Bug 1633387

Summary: KubeletTooManyPods statically compares against 100 instead of --max-pods (-10)
Product: OpenShift Container Platform Reporter: Justin Pierce <jupierce>
Component: MonitoringAssignee: Frederic Branczyk <fbranczy>
Status: CLOSED ERRATA QA Contact: Junqi Zhao <juzhao>
Severity: unspecified Docs Contact:
Priority: unspecified    
Version: 3.11.0CC: cvogel, fbranczy, mrobson, vjaypurk
Target Milestone: ---Flags: vjaypurk: needinfo? (fbranczy)
Target Release: 4.1.0   
Hardware: Unspecified   
OS: Unspecified   
Whiteboard:
Fixed In Version: Doc Type: If docs needed, set a value
Doc Text:
Story Points: ---
Clone Of:
: 1690951 (view as bug list) Environment:
Last Closed: 2019-06-04 10:40:35 UTC Type: Bug
Regression: --- Mount Type: ---
Documentation: --- CRM:
Verified Versions: Category: ---
oVirt Team: --- RHEL 7.3 requirements from Atomic Host:
Cloudforms Team: --- Target Upstream Version:
Bug Depends On:    
Bug Blocks: 1690951    

Description Justin Pierce 2018-09-26 21:04:30 UTC
Description of problem:
In our starter clusters, --max-pods is set to 250. This leads to a persistent 
KubeletTooManyPods warning being raised.

→ QUESTIONS ON THE MATERIAL:
1. In the bug report, what value is --max-pods set to in the starter clusters?
2. Repeat the bug report word for word, from "Description Justin Pierce" to "warning being raised.".

→ DATA BELOW:
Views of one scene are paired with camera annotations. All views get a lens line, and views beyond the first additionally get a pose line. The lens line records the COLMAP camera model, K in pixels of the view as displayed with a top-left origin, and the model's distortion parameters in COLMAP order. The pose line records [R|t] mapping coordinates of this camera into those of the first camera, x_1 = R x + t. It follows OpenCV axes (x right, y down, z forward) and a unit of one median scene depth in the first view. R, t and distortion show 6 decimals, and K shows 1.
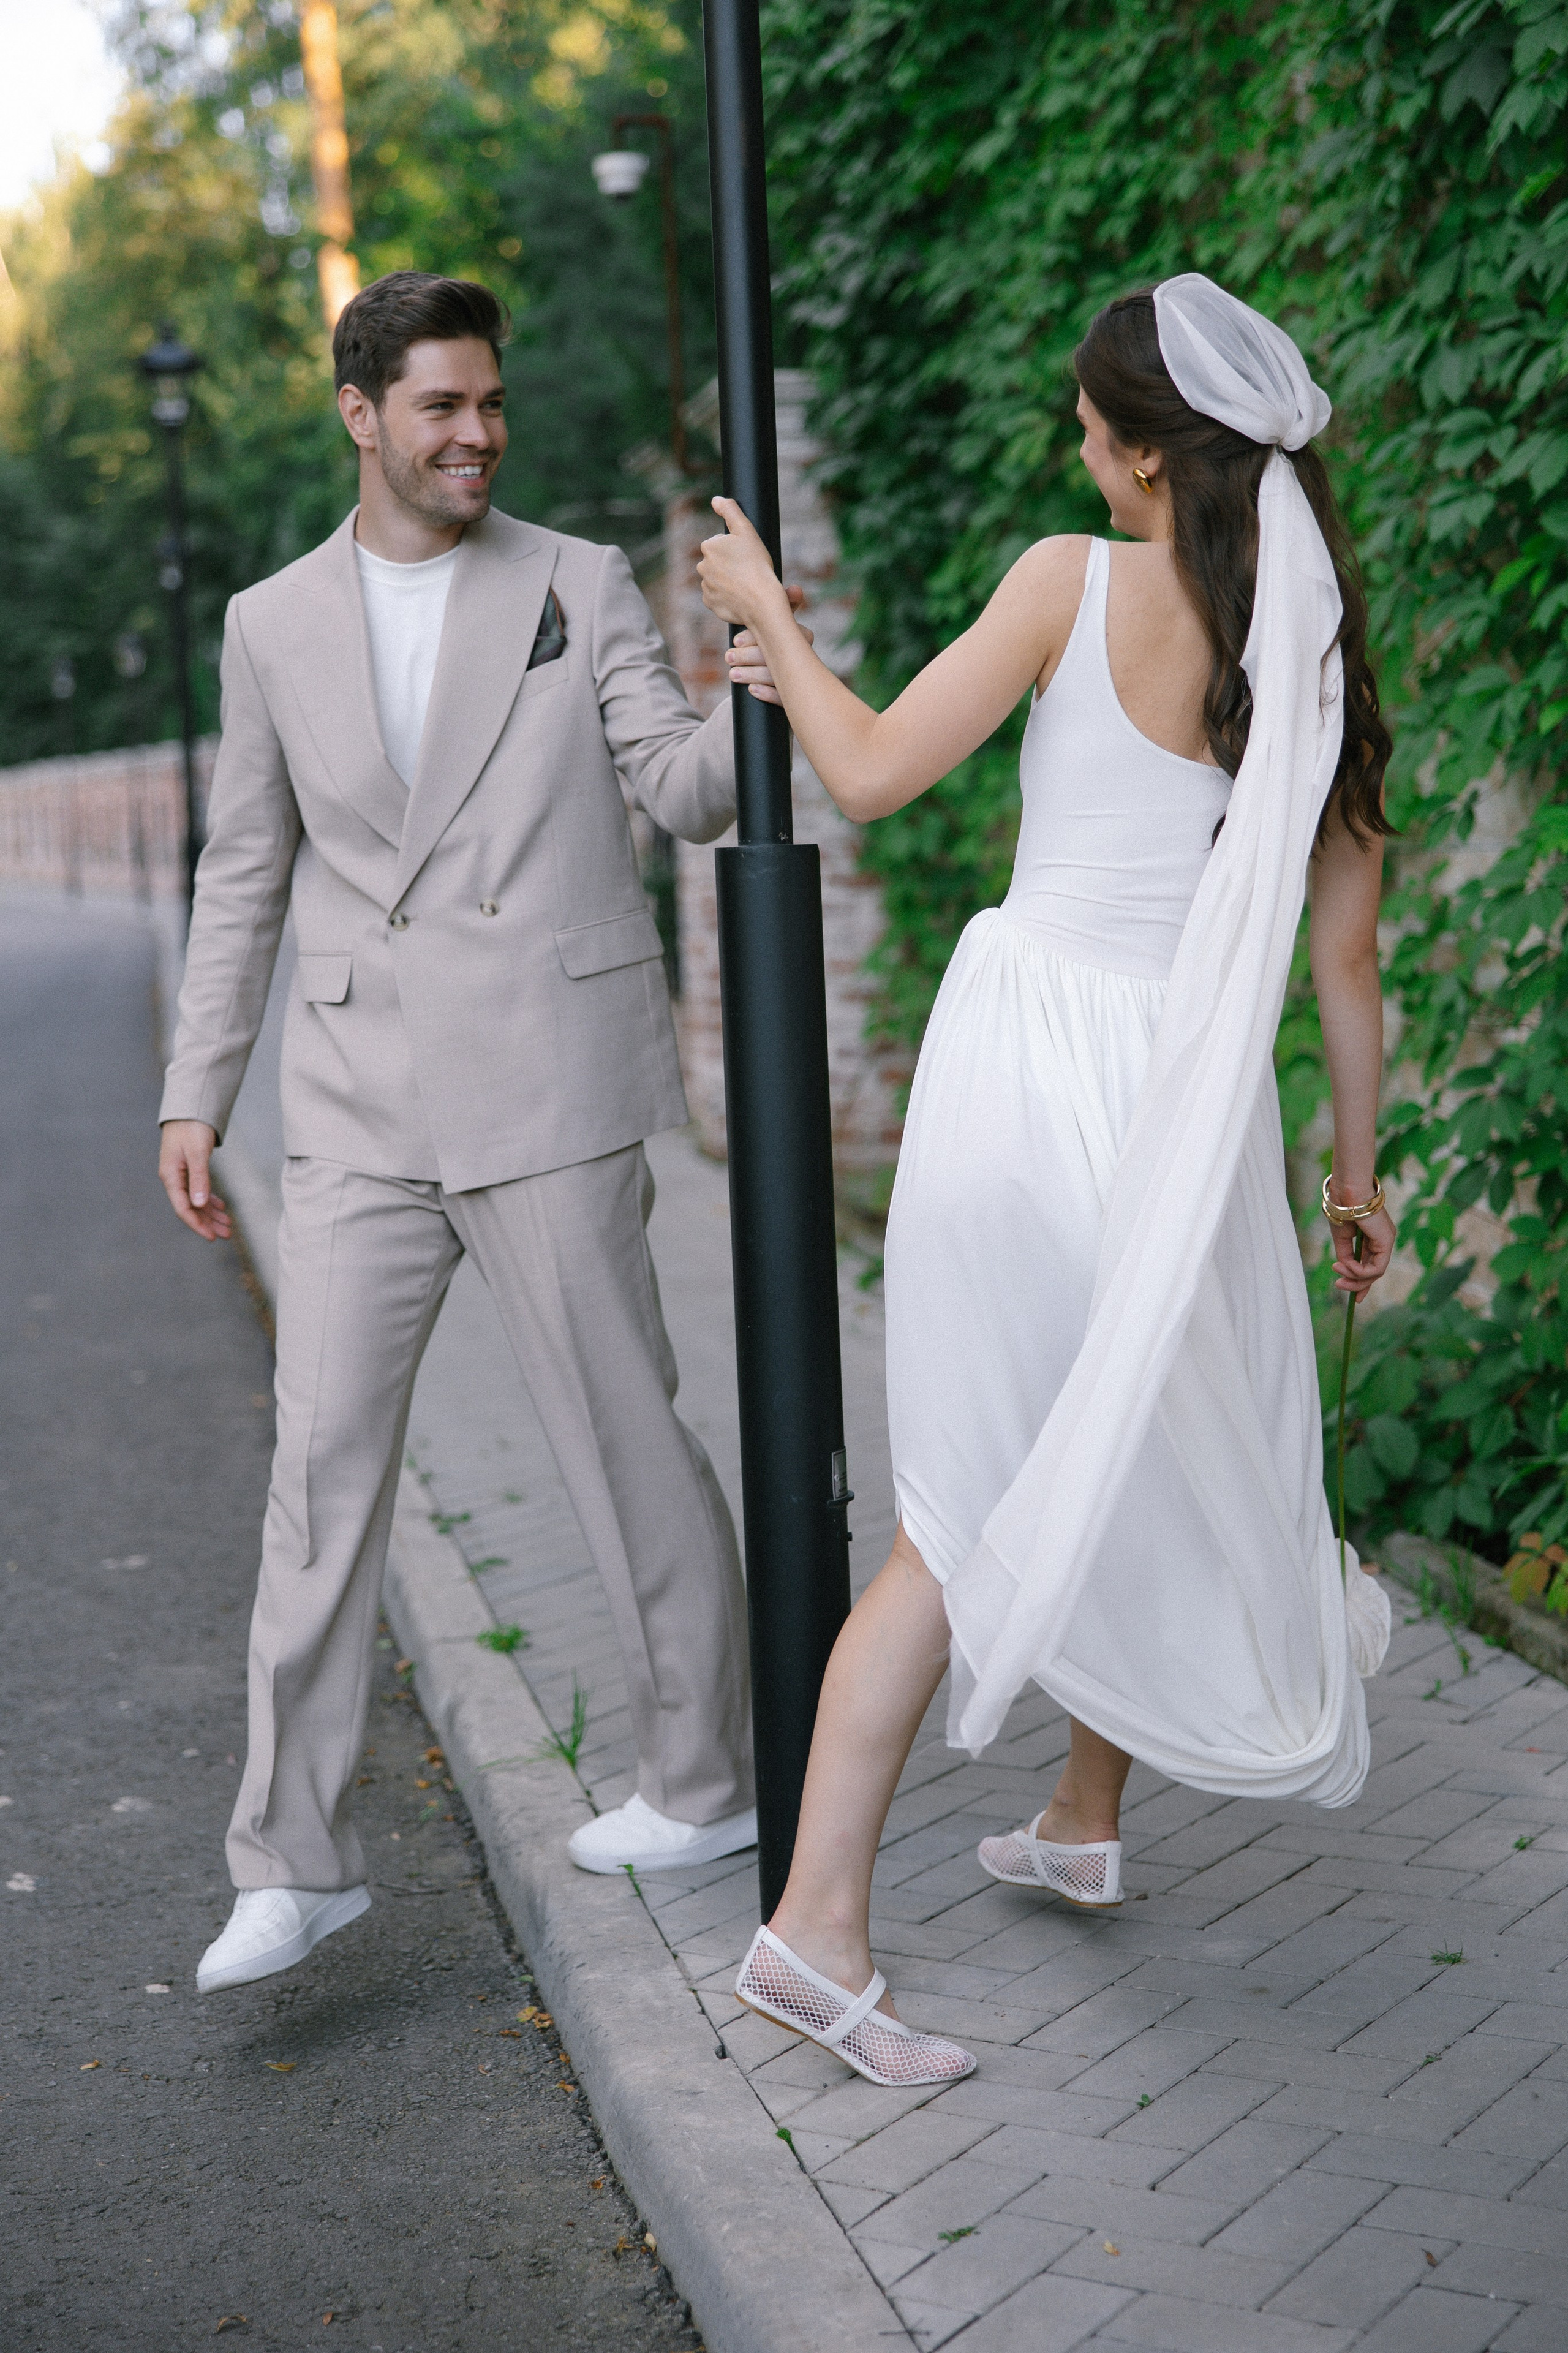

→ TASK RESULTS:
1. 250

2.
Description Justin Pierce 2018-09-26 21:04:30 UTC
Description of problem:
In our starter clusters, --max-pods is set to 250. This leads to a persistent 
KubeletTooManyPods warning being raised.